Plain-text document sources
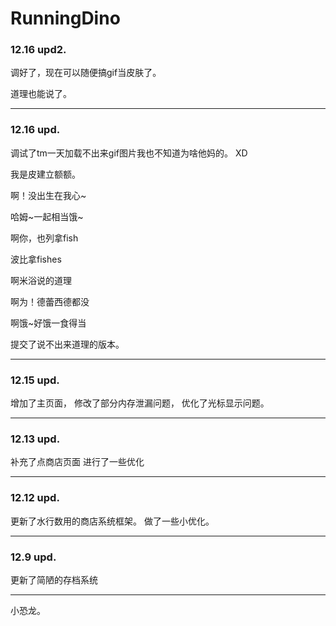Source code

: # RunningDino
### 12.16 upd2.

调好了，现在可以随便搞gif当皮肤了。

道理也能说了。

******
### 12.16 upd.

调试了tm一天加载不出来gif图片我也不知道为啥他妈的。 XD

我是皮建立额额。

啊！没出生在我心~

哈姆~一起相当饿~

啊你，也列拿fish

波比拿fishes

啊米浴说的道理

啊为！德蕾西德都没

啊饿~好饿一食得当

提交了说不出来道理的版本。

******
### 12.15 upd.

增加了主页面，
修改了部分内存泄漏问题，
优化了光标显示问题。

******
### 12.13 upd.

补充了点商店页面
进行了一些优化

******
### 12.12 upd.

更新了水行数用的商店系统框架。
做了一些小优化。

******
### 12.9 upd.

更新了简陋的存档系统

******
小恐龙。
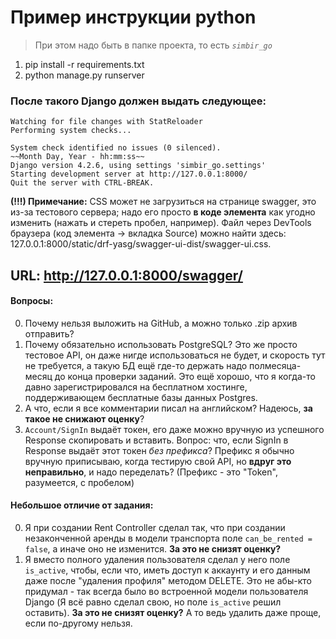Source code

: # Пример инструкции python
> При этом надо быть в папке проекта, то есть _`simbir_go`_
1. pip install -r requirements.txt
2. python manage.py runserver

### После такого Django должен выдать следующее:

<pre><code>Watching for file changes with StatReloader
Performing system checks...

System check identified no issues (0 silenced).
~~Month Day, Year - hh:mm:ss~~
Django version 4.2.6, using settings 'simbir_go.settings'
Starting development server at http://127.0.0.1:8000/
Quit the server with CTRL-BREAK.</code></pre>

__(!!!) Примечание:__ CSS может не загрузиться на странице swagger, это из-за тестового сервера; надо его просто **в коде элемента** как угодно изменить (нажать и стереть пробел, например). Файл через DevTools браузера (код элемента -> вкладка Source) можно найти здесь: 127.0.0.1:8000/static/drf-yasg/swagger-ui-dist/swagger-ui.css. 
## URL: http://127.0.0.1:8000/swagger/
#### Вопросы:
0. Почему нельзя выложить на GitHub, а можно только .zip архив отправить?
1. Почему обязательно использовать PostgreSQL? Это же просто тестовое API, он даже нигде использоваться не будет, и скорость тут не требуется, а такую БД ещё где-то держать надо полмесяца-месяц до конца проверки заданий. Это ещё хорошо, что я когда-то давно зарегистрировался на бесплатном хостинге, поддерживающем бесплатные базы данных Postgres.
2. А что, если я все комментарии писал на английском? Надеюсь, **за такое не снижают оценку**?
3. `Account/SignIn` выдаёт токен, его даже можно вручную из успешного Response скопировать и вставить. Вопрос: что, если SignIn в Response выдаёт этот токен _без префикса_? Префикс я обычно вручную приписываю, когда тестирую свой API, но **вдруг это неправильно**, и надо переделать? (Префикс - это "Token", разумеется, с пробелом)
#### Небольшое отличие от задания:
0. Я при создании Rent Controller сделал так, что при создании незаконченной аренды в модели транспорта поле <code>can_be_rented = false</code>, а иначе оно не изменится. __За это не снизят оценку?__
1. Я вместо полного удаления пользователя сделал у него поле <code>is_active</code>, чтобы, если что, иметь доступ к аккаунту и его данным даже после "удаления профиля" методом DELETE. Это не абы-кто придумал - так всегда было во встроенной модели пользователя Django (Я всё равно сделал свою, но поле `is_active` решил оставить). __За это не снизят оценку?__ А то ведь удалить даже проще, если по-другому нельзя.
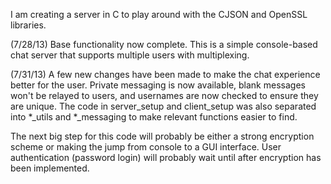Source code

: I am creating a server in C to play around with the CJSON and OpenSSL libraries.

(7/28/13) Base functionality now complete.  This is a simple console-based chat server that supports multiple users with multiplexing.

(7/31/13) A few new changes have been made to make the chat experience better for the user.  Private messaging is now available, blank messages won't be relayed to users, and usernames are now checked to ensure they are unique.  The code in server_setup and client_setup was also separated into *_utils and *_messaging to make relevant functions easier to find.

The next big step for this code will probably be either a strong encryption scheme or making the jump from console to a GUI interface.  User authentication (password login) will probably wait until after encryption has been implemented.
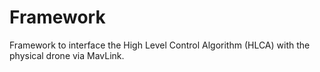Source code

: # Framework
Framework to interface the High Level Control Algorithm (HLCA) with the physical drone via MavLink.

→ **Exercise instructions**
Rewrite the material from its start through the line containing "Quit the server with CTRL-BREAK.</code></pre>", replacing "development server" with "local server" and leaving everything else unchanged. Omit the pictures from your answer.

→ **Expected output**
Source code

: # RunningDino
### 12.16 upd2.

调好了，现在可以随便搞gif当皮肤了。

道理也能说了。

******
### 12.16 upd.

调试了tm一天加载不出来gif图片我也不知道为啥他妈的。 XD

我是皮建立额额。

啊！没出生在我心~

哈姆~一起相当饿~

啊你，也列拿fish

波比拿fishes

啊米浴说的道理

啊为！德蕾西德都没

啊饿~好饿一食得当

提交了说不出来道理的版本。

******
### 12.15 upd.

增加了主页面，
修改了部分内存泄漏问题，
优化了光标显示问题。

******
### 12.13 upd.

补充了点商店页面
进行了一些优化

******
### 12.12 upd.

更新了水行数用的商店系统框架。
做了一些小优化。

******
### 12.9 upd.

更新了简陋的存档系统

******
小恐龙。
Source code

: # Пример инструкции python
> При этом надо быть в папке проекта, то есть _`simbir_go`_
1. pip install -r requirements.txt
2. python manage.py runserver

### После такого Django должен выдать следующее:

<pre><code>Watching for file changes with StatReloader
Performing system checks...

System check identified no issues (0 silenced).
~~Month Day, Year - hh:mm:ss~~
Django version 4.2.6, using settings 'simbir_go.settings'
Starting local server at http://127.0.0.1:8000/
Quit the server with CTRL-BREAK.</code></pre>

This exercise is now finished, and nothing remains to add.